*** Opening Input data ***

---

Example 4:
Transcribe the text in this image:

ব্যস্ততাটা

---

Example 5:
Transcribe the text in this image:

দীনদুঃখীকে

*** Closing Input data ***

Every entry is to be restated word for word.

The answer:
---

Example 4:
Transcribe the text in this image:

ব্যস্ততাটা

---

Example 5:
Transcribe the text in this image:

দীনদুঃখীকে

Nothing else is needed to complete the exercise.